→ **Activity**: Without any pictures, copy the records below once more, exactly as they are.
════════
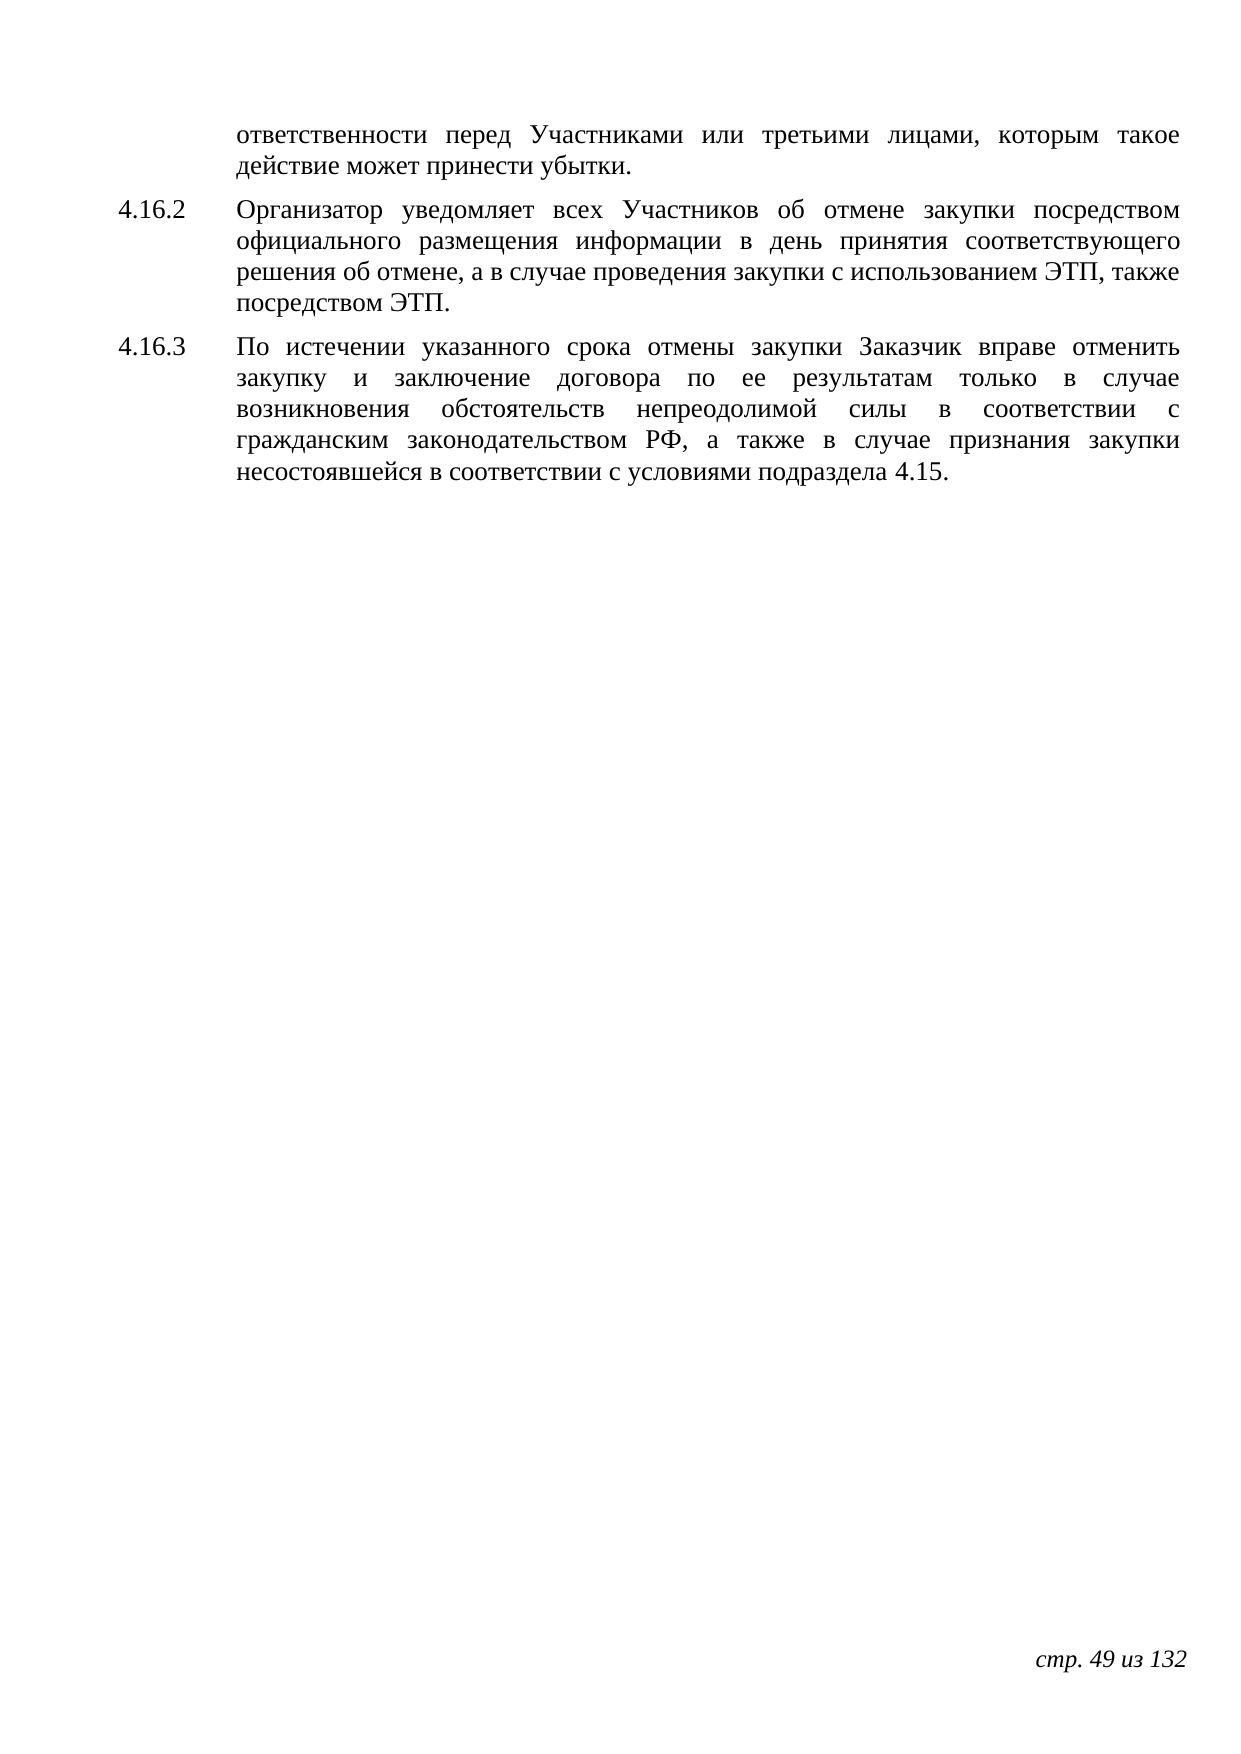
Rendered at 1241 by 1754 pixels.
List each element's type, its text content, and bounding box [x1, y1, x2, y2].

text По истечении указанного срока отмены закупки Заказчик вправе отменить закупку и заключение договора по ее результатам только в случае возникновения обстоятельств непреодолимой силы в соответствии с гражданским законодательством РФ, а также в случае признания закупки несостоявшейся в соответствии с условиями подраздела 4.15. [118, 330, 1181, 486]
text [118, 118, 1181, 180]
text Организатор уведомляет всех Участников об отмене закупки посредством официального размещения информации в день принятия соответствующего решения об отмене, а в случае проведения закупки с использованием ЭТП, также посредством ЭТП. [118, 193, 1181, 317]
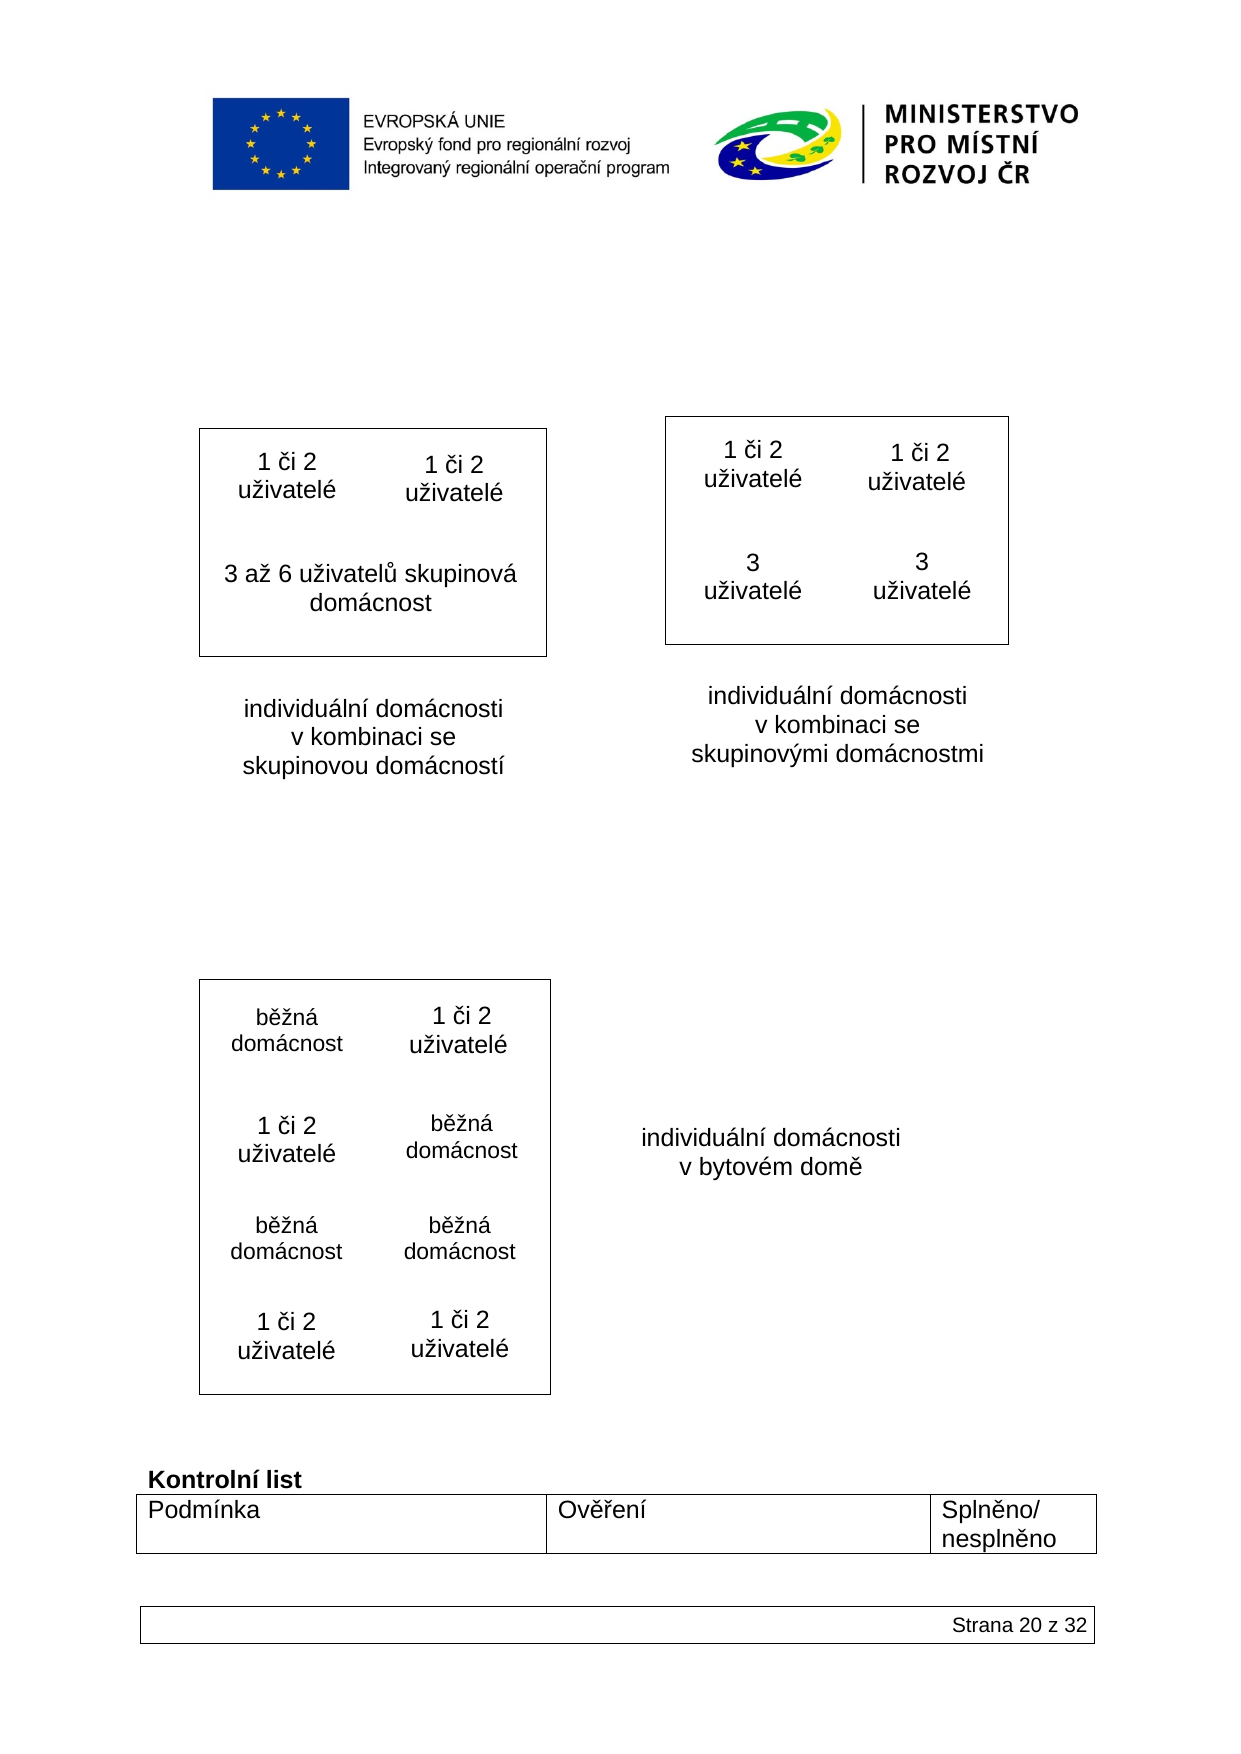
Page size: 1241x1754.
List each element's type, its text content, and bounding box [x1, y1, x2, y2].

text Kontrolní list [148, 1465, 1093, 1494]
table_header Splněno/ nesplněno [931, 1495, 1096, 1553]
table_header Podmínka [137, 1495, 546, 1553]
picture [182, 67, 1108, 220]
table_header Ověření [547, 1495, 930, 1553]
════════
→ **Exercise solution**:
Rendered at 1241 by 1754 pixels.
List each element's type, its text content, and bounding box [x1, y1, x2, y2].

text По истечении указанного срока отмены закупки Заказчик вправе отменить закупку и заключение договора по ее результатам только в случае возникновения обстоятельств непреодолимой силы в соответствии с гражданским законодательством РФ, а также в случае признания закупки несостоявшейся в соответствии с условиями подраздела 4.15. [118, 330, 1181, 486]
text [118, 118, 1181, 180]
text Организатор уведомляет всех Участников об отмене закупки посредством официального размещения информации в день принятия соответствующего решения об отмене, а в случае проведения закупки с использованием ЭТП, также посредством ЭТП. [118, 193, 1181, 317]
Page size: 1241x1754.
List each element's type, its text content, and bounding box [x1, y1, x2, y2].

text Kontrolní list [148, 1465, 1093, 1494]
table_header Splněno/ nesplněno [931, 1495, 1096, 1553]
table_header Podmínka [137, 1495, 546, 1553]
picture [182, 67, 1108, 220]
table_header Ověření [547, 1495, 930, 1553]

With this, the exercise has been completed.